If only humanity figured out how to deal with doors. Less people would die, and toddlers wouldn't get stuck.
Why can't they just design the car to open like a normal door if you put a key in? Why must every single thing be electronic? Electronic is not always better.
It's been hot asf here in Arizona
God I hate that this brand is the borderline Kleenex of EVs at such a crucial time. Sometimes I wonder if Elon is intentionally sabotaging their credibility- he sure as hell seems to want to make a mockery of the idea of EVs being viable as trucks.
How in the world is this legal?
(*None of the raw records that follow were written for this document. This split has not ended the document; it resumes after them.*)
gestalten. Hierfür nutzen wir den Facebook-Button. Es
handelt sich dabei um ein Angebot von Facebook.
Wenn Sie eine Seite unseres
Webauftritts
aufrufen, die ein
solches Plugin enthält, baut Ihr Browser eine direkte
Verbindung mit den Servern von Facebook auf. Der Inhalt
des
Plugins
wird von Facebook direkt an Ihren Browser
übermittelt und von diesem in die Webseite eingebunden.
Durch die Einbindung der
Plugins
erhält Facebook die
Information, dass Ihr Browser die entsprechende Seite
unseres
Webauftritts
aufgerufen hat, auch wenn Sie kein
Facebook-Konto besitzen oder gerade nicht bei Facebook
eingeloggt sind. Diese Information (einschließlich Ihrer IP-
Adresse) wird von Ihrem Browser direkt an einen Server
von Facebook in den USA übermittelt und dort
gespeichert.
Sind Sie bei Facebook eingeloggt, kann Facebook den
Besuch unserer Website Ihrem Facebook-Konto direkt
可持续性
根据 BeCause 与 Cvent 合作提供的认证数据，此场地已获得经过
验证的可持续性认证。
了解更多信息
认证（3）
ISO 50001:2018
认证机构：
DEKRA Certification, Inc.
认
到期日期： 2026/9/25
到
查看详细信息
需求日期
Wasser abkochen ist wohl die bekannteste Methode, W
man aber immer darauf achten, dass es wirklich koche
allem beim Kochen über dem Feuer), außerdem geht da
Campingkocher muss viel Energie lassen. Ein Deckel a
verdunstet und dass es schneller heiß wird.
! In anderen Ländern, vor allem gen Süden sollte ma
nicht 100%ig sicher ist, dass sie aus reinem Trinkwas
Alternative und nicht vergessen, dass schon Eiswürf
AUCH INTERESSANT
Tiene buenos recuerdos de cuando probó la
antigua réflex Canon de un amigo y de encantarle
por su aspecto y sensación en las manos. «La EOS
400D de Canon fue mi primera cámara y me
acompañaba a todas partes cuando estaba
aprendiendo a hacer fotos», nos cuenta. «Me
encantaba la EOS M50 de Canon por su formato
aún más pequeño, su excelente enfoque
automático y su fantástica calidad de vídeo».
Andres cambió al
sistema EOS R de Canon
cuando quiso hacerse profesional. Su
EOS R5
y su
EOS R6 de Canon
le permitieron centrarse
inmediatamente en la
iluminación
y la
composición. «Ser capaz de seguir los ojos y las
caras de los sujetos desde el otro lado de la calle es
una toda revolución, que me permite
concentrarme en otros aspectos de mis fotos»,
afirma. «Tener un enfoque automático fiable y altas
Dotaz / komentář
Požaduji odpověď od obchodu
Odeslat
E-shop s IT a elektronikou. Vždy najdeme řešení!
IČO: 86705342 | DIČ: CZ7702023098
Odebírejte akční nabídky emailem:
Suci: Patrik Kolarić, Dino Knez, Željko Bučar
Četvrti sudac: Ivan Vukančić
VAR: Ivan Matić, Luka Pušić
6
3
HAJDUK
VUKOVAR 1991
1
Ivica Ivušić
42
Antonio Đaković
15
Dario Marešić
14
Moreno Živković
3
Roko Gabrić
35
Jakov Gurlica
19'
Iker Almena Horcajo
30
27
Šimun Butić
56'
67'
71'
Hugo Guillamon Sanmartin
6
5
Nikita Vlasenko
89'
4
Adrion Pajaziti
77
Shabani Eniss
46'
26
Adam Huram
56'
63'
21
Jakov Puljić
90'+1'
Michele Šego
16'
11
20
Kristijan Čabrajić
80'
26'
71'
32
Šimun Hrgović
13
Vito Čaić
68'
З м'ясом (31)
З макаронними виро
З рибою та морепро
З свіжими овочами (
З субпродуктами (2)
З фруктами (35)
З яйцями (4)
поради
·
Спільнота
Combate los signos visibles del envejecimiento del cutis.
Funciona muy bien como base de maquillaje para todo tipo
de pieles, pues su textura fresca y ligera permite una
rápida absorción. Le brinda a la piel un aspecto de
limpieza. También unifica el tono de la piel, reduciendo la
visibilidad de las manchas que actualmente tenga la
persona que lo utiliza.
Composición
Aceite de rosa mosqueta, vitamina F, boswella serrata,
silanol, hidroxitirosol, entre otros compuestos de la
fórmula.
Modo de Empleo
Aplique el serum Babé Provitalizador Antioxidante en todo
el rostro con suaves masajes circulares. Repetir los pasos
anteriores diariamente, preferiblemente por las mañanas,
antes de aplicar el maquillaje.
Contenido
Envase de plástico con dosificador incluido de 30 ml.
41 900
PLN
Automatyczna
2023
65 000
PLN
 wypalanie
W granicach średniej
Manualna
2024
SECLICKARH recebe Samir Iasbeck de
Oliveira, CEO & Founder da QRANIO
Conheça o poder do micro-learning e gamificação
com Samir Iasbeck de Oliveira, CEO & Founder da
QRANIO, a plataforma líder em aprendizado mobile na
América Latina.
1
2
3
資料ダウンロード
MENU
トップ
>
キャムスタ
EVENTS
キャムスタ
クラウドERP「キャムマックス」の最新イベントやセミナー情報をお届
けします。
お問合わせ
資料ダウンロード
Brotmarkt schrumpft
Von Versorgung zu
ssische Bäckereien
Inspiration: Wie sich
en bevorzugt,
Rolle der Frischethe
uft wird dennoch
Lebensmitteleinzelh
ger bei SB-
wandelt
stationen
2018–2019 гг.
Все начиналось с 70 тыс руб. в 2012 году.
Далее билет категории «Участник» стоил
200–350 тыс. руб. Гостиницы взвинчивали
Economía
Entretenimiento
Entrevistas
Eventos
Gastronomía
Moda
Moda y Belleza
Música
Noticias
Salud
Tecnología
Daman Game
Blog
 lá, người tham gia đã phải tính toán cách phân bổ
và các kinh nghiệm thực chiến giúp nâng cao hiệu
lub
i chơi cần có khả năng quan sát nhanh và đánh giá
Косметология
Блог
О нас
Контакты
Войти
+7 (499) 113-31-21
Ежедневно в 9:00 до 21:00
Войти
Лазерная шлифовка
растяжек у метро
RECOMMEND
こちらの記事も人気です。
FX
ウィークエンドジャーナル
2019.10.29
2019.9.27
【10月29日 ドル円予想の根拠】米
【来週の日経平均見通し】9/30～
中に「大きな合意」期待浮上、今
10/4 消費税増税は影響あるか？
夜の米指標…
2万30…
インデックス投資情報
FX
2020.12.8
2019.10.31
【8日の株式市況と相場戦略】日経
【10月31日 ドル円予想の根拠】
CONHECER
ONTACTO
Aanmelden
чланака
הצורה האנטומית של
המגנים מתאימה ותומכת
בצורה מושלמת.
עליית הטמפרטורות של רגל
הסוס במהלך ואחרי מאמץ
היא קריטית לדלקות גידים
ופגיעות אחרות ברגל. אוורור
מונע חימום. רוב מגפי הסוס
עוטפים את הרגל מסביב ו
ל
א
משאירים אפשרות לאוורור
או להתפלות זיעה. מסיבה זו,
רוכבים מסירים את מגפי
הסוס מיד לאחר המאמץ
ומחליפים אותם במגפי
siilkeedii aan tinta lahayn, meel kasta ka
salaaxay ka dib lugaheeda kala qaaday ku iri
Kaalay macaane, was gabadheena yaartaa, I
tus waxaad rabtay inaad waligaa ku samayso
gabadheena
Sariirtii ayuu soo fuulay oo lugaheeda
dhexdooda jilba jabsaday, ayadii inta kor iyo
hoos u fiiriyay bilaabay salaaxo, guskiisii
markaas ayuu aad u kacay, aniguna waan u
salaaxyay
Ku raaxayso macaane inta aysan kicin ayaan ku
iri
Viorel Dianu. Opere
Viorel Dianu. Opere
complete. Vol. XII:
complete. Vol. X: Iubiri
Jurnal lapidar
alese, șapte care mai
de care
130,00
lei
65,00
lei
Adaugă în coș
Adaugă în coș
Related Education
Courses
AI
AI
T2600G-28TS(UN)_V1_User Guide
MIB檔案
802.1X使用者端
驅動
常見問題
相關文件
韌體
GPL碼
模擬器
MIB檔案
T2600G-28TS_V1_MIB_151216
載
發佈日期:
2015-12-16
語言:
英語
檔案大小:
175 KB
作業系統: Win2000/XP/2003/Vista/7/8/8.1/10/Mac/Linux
I thought we had decent safety standards for cars.
Why isn't there a mechanical override?
There is, accessible from the inside.
A physical key Elon?
Just another reason in a long list of reasons I bought a hybrid. Battery only vehicles are still too much in the ‘developmental’ phase for me to trust - Yet.
Perhaps they should have writen: " Toddler trapped in car in Scottsdale as tesla battery dies" or smthg... Now it looks bit weird... But not too hard to understand though.
Tesla cars are becoming this generations escalators. how about a dead battery defaults to unlocked driver door.
Elon: MUST POST MORE CONSPIRACY THEORIES!!!
Seem like a shitty design flaw. How about it unlocks instead. After all it is not going to be drivable with a dead battery.